The actual interference with the enjoyment of the land as the sole justification for legal action is fully recognised in Europe. Even before the advent of the flying-machine and the airship the code of the Canton of Grisons provided that " property in land extends to the air space (above) and the earth beneath, so far as these may be of productive value to the owner." In the German Civil Code the rights of the airman are recognised in a clause in which the property holder " cannot prohibit such interferences undertaken at such a height or depth that he has no interest in the prevention".

It is probable that one of the first of the future laws of the air will fix the height at which air-craft must travel. In all likelihood the aeronaut will be compelled to sail at a height not less than fifteen hundred feet over inhabited districts and navigable inland waters, leaving him free to fly at any height he pleases over wildernesses and the high seas. A man who sails over a city not only takes his own life into his hands, but also endangers the lives of others, because he cannot readily alight should his motor fail him. The French advocate, Fau-chille, has therefore proposed a law which will forbid flying over communities without the permission of the authorities.

That an action can be brought against an aviator who alights upon a piece of land without the owner's permission, even though he be compelled to do so against his will, is even now well established.
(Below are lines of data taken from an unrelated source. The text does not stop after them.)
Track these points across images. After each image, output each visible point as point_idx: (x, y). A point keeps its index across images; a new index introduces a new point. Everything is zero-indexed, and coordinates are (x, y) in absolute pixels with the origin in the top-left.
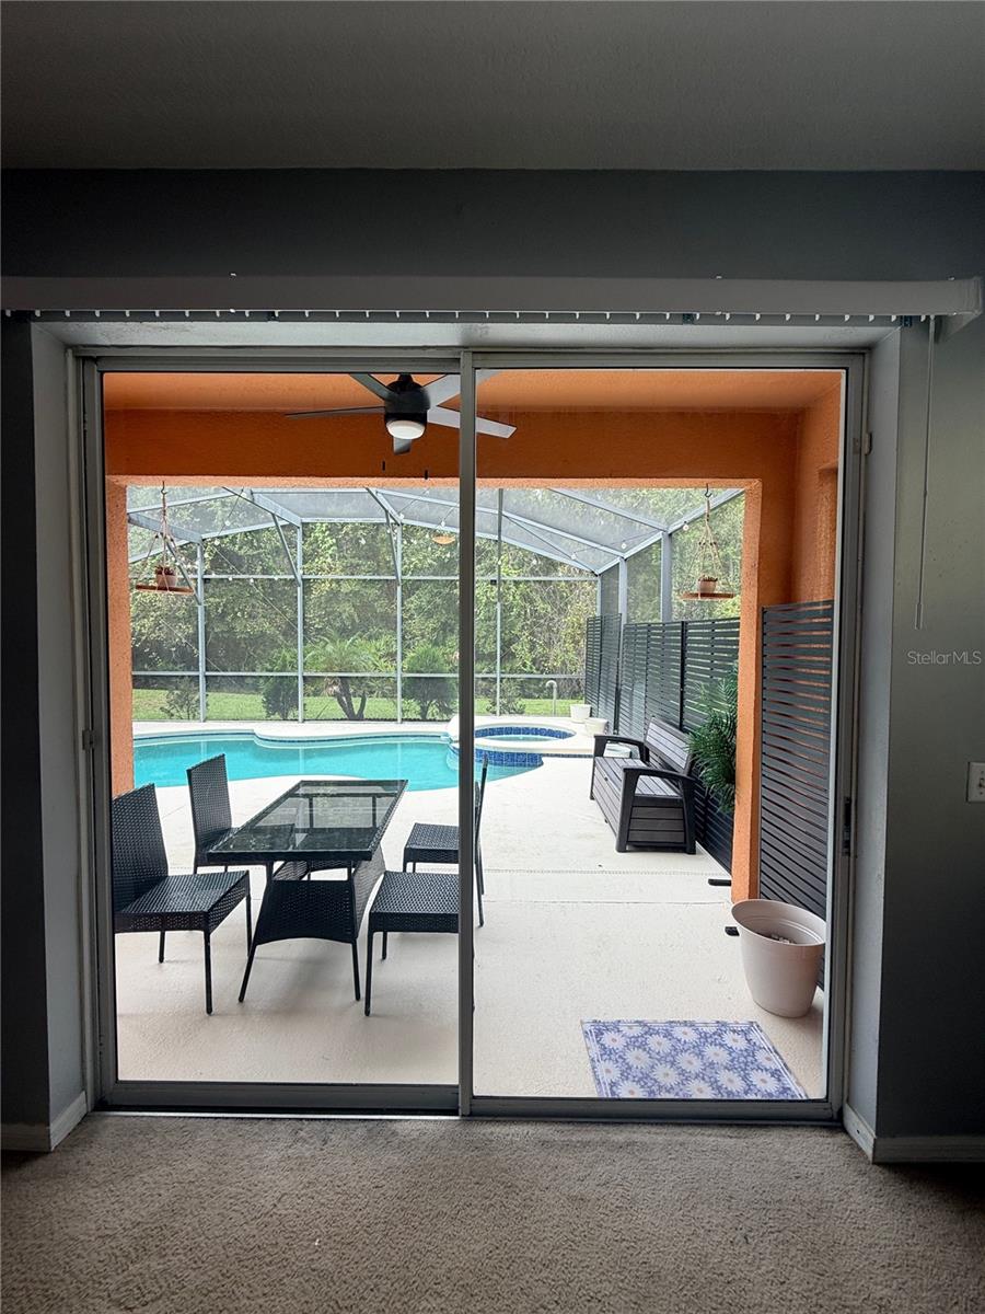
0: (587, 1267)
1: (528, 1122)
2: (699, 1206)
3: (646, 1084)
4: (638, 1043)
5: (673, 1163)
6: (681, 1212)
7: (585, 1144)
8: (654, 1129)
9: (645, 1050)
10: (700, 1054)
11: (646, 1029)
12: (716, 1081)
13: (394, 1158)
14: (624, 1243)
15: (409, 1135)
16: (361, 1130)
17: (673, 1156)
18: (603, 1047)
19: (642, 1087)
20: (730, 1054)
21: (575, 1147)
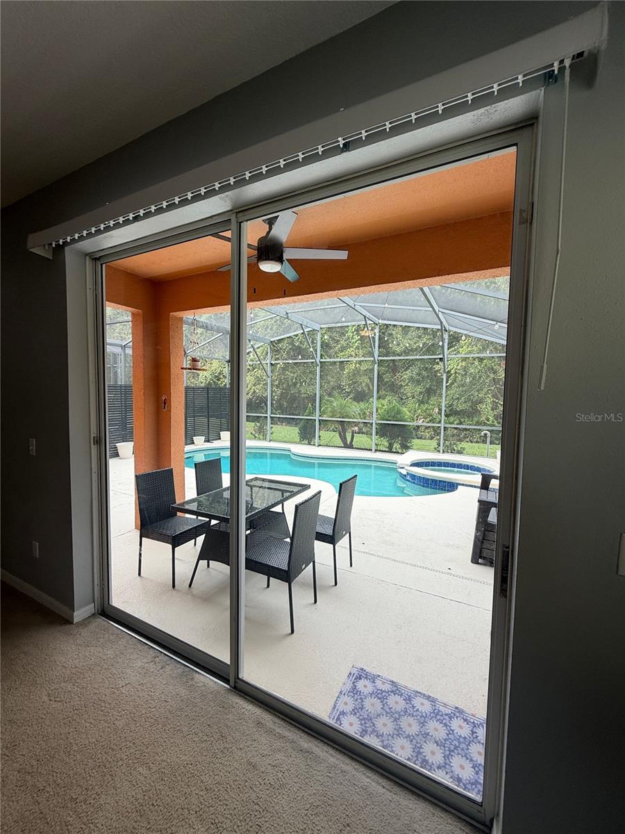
0: (227, 805)
1: (260, 707)
2: (322, 816)
3: (365, 723)
4: (381, 695)
5: (326, 779)
6: (306, 812)
7: (282, 737)
8: (332, 752)
9: (382, 702)
10: (423, 724)
11: (394, 689)
12: (421, 747)
13: (183, 692)
14: (257, 806)
15: (198, 683)
16: (180, 670)
17: (330, 775)
18: (354, 687)
19: (361, 724)
20: (447, 735)
21: (275, 735)
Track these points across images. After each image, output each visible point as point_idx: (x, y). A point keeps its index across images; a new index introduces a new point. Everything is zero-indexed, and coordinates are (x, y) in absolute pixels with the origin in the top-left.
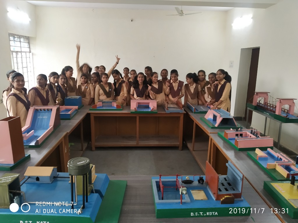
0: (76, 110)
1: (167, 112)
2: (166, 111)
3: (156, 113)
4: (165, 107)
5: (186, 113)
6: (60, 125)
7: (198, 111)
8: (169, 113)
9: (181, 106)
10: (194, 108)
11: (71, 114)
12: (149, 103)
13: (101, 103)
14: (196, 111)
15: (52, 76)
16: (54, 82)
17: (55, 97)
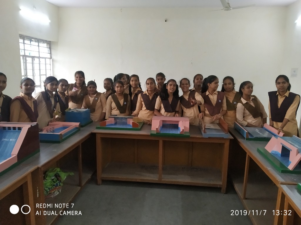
0: (77, 128)
1: (204, 135)
2: (202, 135)
3: (188, 137)
4: (202, 128)
5: (233, 138)
6: (39, 151)
7: (253, 137)
8: (207, 137)
9: (226, 128)
10: (247, 133)
11: (61, 134)
12: (178, 121)
13: (113, 119)
14: (250, 137)
15: (49, 83)
16: (52, 90)
17: (52, 109)
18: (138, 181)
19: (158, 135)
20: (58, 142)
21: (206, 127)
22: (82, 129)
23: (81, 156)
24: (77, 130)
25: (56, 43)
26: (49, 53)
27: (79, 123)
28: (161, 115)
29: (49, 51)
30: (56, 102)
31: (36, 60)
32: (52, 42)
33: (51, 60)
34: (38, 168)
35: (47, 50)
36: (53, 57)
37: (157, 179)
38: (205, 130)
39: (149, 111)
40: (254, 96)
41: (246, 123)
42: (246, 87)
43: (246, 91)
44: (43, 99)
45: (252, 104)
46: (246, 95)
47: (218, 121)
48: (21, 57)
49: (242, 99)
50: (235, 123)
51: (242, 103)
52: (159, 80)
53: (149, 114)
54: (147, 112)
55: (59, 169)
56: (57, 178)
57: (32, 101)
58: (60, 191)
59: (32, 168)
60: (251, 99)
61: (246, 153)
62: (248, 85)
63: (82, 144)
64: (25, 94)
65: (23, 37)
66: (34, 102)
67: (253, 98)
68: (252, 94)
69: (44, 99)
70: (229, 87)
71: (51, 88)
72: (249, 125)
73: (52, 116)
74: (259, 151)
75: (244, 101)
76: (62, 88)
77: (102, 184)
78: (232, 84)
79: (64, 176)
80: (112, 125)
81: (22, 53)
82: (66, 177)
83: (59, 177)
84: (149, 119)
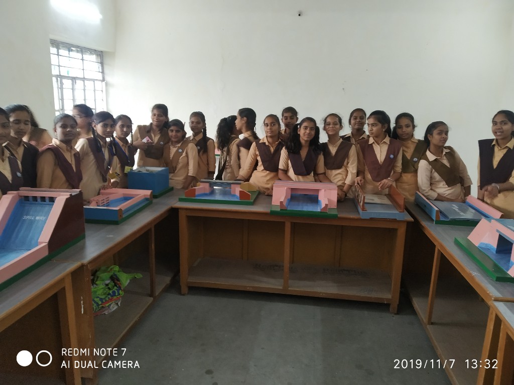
0: (147, 199)
2: (359, 214)
3: (335, 217)
4: (358, 202)
6: (84, 237)
7: (448, 218)
8: (368, 218)
9: (401, 202)
10: (437, 210)
11: (120, 209)
12: (318, 191)
13: (207, 185)
14: (442, 219)
15: (100, 122)
16: (104, 134)
17: (105, 168)
18: (248, 289)
19: (283, 213)
20: (116, 223)
21: (366, 201)
22: (155, 201)
23: (153, 247)
24: (147, 204)
25: (112, 54)
26: (101, 71)
27: (151, 191)
28: (289, 179)
29: (100, 67)
30: (112, 155)
31: (79, 83)
32: (106, 52)
33: (104, 83)
34: (82, 266)
35: (97, 67)
36: (108, 78)
37: (281, 288)
38: (365, 205)
39: (268, 172)
40: (449, 148)
41: (435, 195)
42: (435, 132)
43: (435, 138)
44: (89, 149)
45: (445, 162)
46: (436, 146)
47: (387, 191)
48: (54, 79)
49: (428, 153)
50: (416, 193)
51: (427, 159)
52: (286, 118)
53: (268, 178)
54: (266, 174)
55: (117, 268)
56: (114, 282)
57: (73, 153)
58: (119, 304)
59: (73, 266)
60: (444, 153)
61: (434, 246)
62: (439, 128)
63: (155, 226)
64: (61, 141)
65: (56, 44)
66: (75, 155)
67: (448, 151)
68: (447, 145)
69: (92, 151)
70: (406, 132)
71: (104, 132)
72: (440, 198)
73: (105, 179)
74: (457, 243)
75: (431, 157)
76: (122, 131)
77: (188, 294)
78: (411, 127)
79: (125, 279)
80: (206, 195)
81: (55, 71)
82: (128, 281)
83: (118, 280)
84: (269, 186)
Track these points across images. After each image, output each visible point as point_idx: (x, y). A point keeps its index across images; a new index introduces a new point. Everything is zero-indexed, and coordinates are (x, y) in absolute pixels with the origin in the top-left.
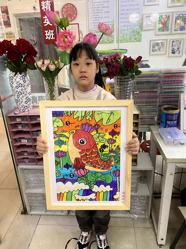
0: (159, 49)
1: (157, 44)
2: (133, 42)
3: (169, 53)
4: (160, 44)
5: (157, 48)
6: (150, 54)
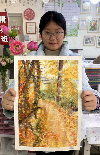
0: (90, 42)
2: (72, 36)
3: (96, 45)
4: (91, 39)
5: (88, 41)
6: (84, 45)
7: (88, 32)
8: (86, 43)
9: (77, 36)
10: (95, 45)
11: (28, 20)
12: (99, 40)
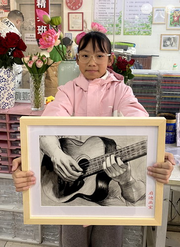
0: (171, 45)
1: (169, 39)
2: (142, 35)
6: (160, 48)
7: (168, 28)
8: (164, 46)
9: (149, 34)
11: (72, 9)
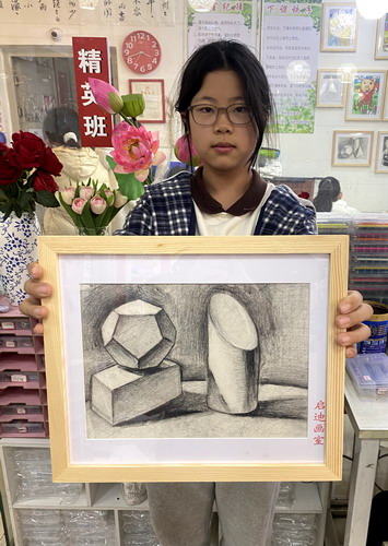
0: (355, 153)
1: (351, 142)
2: (294, 132)
3: (376, 164)
4: (357, 142)
5: (349, 150)
7: (349, 117)
8: (340, 156)
9: (310, 130)
10: (373, 164)
11: (138, 71)
12: (385, 148)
In a New York case (Guille v. Swann, 19 Johns. 381; 10 Amer. Dec. 234) decided in 1822, an aeronaut was held responsible not only for the direct damage caused by the descent of his balloon into a garden, but even for the remote damage caused by the crowding of strangers upon the property to satisfy their curiosity. Such unpremeditated descents will be frequent in coming years. The obvious necessity of sometimes alighting against one's will demands some law which will enable the airman to land without necessarily incurring a suit for damages or imprisonment. Judge Simeon Baldwin questions whether it will not be advisable to prescribe a mode of indicating where a landing is prohibited and where it is permitted. If, for instance, a red flag were made the sign of prohibition, it may fairly be provided, in his opinion, that to land in the face of such a warning the aviator subjects himself to an action for double damages, enforcible by his arrest. The Berlin Conference relating to wireless telegraphy imposed on all coast and shipping stations the duty of exchanging wireless messages, regardless of the system employed. A similar arrangement would probably apply to the right of air-craft to use local areas set apart for alighting, mooring, and embarkation. It would seem that a distinction should be made between an accidental landing, which is due to negligence and which causes damage, and a landing which is made with all due care in order to save the airman from death. In the one case a penalty of some kind should be imposed, but in the other the airman should be allowed to escape by simply paying the amount of the actual damage which he has inflicted. Judge Baldwin has even raised the question whether the law of self-preservation cannot be invoked by an airman who is compelled to make an immediate landing to save his own life and by so doing accidentally causes the death of another.